▶ [Text shown]:
★ ★ ★ ★ ★ ★ ★

Amarone della Valpolicella

Amarone della Valpollicella, a leading Venetian wine DOC, now represents 25% of the total production of Valpolicella wine. Amarone della Valpolicella (normally known more snappily as "Amarone") is made using partially shrivelled fruit that has been left to dry, and produces a rich, full-bodied, unfortified, dry red wine. 

Amarone's sweeter sibling Recioto della Valpolicella can trace its history back to the Romans, when Pliny, Virgil and Columella made reference to a wine called "Recitium", however, Amarone was not seen until it was first sold in 1936 and was only officially recognised in 1953. Its birth was apparently the result of a producer forgetting to take his Recioto out of barrel, allowing it to ferment to dryness.

Located between Lake Garda and Venice, the Amarone zone is concentrated around the villages of Negrar, Fumane, Marano, Sant Ambroglio and San Pietro-in-Cariano. Its vines grow on stony, volcanic, calcareous sites in the foothills of the Lessini Mountains at between 150m and 350m above sea level. With Lake Garda and the Adriatic Sea nearby, the region's climate is relatively temperate although the proximity of the Alps brings with it the constant threat of hail (as occurred in 2007).

★ ★ ★ ★ ★ ★ ★

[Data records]
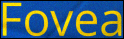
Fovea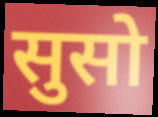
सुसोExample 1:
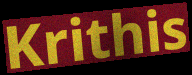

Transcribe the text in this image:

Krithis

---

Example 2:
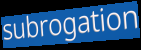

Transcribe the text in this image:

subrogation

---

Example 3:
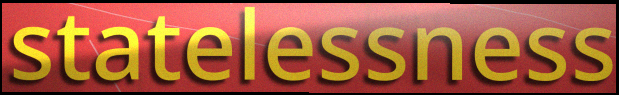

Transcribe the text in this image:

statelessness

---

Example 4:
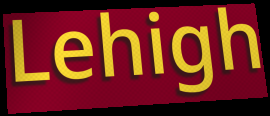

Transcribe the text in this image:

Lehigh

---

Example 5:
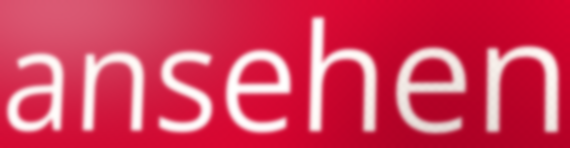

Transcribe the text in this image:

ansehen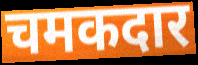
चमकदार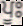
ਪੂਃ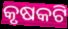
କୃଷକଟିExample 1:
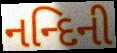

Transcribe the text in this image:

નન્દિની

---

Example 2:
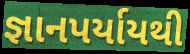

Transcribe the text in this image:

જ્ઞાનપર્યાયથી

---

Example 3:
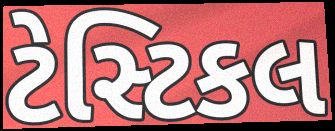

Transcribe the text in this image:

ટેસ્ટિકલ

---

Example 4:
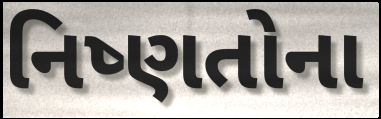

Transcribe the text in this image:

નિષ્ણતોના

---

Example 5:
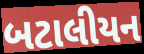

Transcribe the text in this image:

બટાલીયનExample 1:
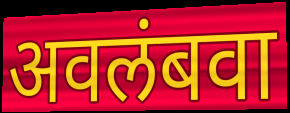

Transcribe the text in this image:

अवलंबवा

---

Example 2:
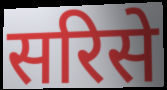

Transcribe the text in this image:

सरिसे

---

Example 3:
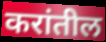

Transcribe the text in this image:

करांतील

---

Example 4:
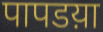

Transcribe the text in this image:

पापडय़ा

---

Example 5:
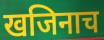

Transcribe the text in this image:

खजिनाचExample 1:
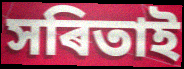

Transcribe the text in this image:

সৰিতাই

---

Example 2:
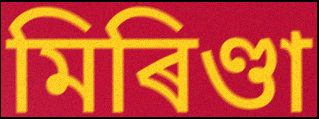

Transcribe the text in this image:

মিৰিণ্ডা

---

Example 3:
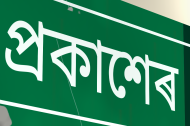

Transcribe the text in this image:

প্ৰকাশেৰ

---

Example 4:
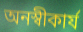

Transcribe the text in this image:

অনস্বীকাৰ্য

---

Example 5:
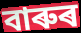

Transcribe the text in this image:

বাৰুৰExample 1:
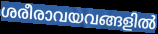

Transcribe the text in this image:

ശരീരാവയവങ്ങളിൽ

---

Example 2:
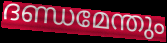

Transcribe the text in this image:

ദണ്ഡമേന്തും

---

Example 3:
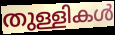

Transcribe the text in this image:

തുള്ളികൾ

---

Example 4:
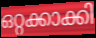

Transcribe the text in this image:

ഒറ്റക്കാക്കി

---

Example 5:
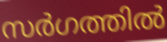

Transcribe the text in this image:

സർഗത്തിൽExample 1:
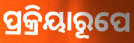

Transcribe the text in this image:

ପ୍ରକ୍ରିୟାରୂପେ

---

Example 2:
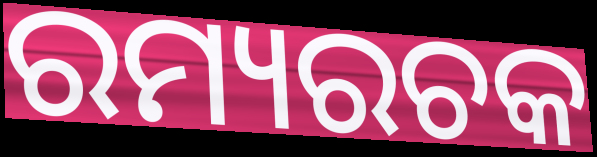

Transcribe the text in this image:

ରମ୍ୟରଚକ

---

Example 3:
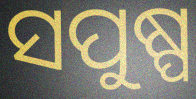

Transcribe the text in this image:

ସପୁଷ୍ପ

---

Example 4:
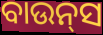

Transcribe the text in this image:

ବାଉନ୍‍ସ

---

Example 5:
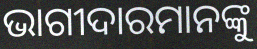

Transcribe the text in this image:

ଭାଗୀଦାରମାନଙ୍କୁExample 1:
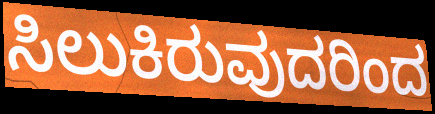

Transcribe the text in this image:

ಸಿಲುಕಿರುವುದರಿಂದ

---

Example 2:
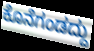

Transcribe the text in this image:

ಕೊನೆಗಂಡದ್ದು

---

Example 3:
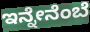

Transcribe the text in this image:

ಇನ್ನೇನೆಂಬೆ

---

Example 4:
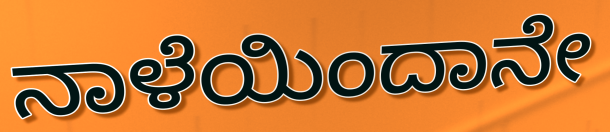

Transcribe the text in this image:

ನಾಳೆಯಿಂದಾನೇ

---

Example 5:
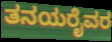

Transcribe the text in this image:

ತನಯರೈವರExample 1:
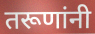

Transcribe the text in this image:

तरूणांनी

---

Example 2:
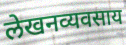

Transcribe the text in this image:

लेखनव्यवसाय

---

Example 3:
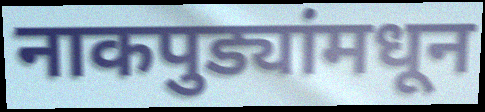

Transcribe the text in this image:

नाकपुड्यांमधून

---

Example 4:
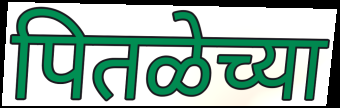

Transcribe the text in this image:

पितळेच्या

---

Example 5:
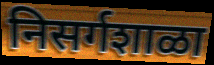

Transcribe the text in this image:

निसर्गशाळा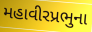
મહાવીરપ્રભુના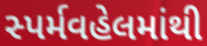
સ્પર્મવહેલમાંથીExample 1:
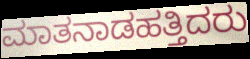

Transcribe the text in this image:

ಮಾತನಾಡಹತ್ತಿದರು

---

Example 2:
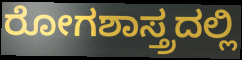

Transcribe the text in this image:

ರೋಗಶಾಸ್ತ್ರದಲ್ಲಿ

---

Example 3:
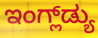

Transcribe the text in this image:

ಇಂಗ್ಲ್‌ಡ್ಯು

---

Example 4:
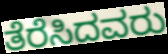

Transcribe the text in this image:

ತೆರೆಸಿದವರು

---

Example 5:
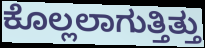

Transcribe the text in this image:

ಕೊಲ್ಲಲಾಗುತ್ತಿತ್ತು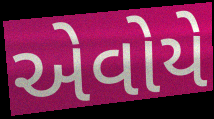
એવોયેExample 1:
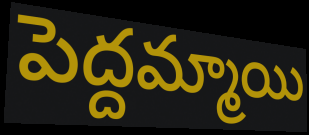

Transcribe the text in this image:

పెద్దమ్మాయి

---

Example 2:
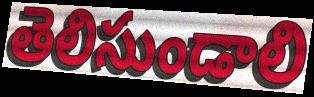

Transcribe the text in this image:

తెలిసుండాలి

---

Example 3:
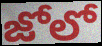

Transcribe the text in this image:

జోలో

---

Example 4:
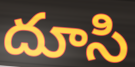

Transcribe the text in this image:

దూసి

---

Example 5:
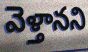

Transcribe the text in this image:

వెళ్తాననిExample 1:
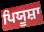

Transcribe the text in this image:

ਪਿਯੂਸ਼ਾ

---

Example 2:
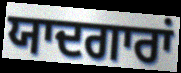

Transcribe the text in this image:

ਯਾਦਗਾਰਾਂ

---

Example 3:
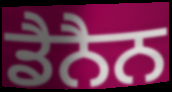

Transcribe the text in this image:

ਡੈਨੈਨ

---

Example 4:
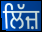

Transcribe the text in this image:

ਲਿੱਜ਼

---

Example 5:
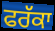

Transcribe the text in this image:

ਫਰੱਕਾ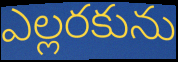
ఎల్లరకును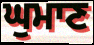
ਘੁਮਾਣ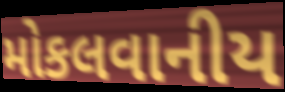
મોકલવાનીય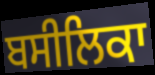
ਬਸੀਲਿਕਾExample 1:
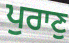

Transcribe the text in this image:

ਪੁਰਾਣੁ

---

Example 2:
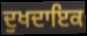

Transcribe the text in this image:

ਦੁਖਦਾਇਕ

★ ★ ★ ★ ★ ★ ★

▶ [Task 1]:
Echo the stretch of the Amarone passage from "Located between Lake" through "occurred in 2007).".
▶ [Task 2]:
According to the Amarone passage, at what altitude do the vines of the Amarone zone grow?

▶ [Full output 1]:
Located between Lake Garda and Venice, the Amarone zone is concentrated around the villages of Negrar, Fumane, Marano, Sant Ambroglio and San Pietro-in-Cariano. Its vines grow on stony, volcanic, calcareous sites in the foothills of the Lessini Mountains at between 150m and 350m above sea level. With Lake Garda and the Adriatic Sea nearby, the region's climate is relatively temperate although the proximity of the Alps brings with it the constant threat of hail (as occurred in 2007).

▶ [Full output 2]:
Between 150m and 350m above sea level.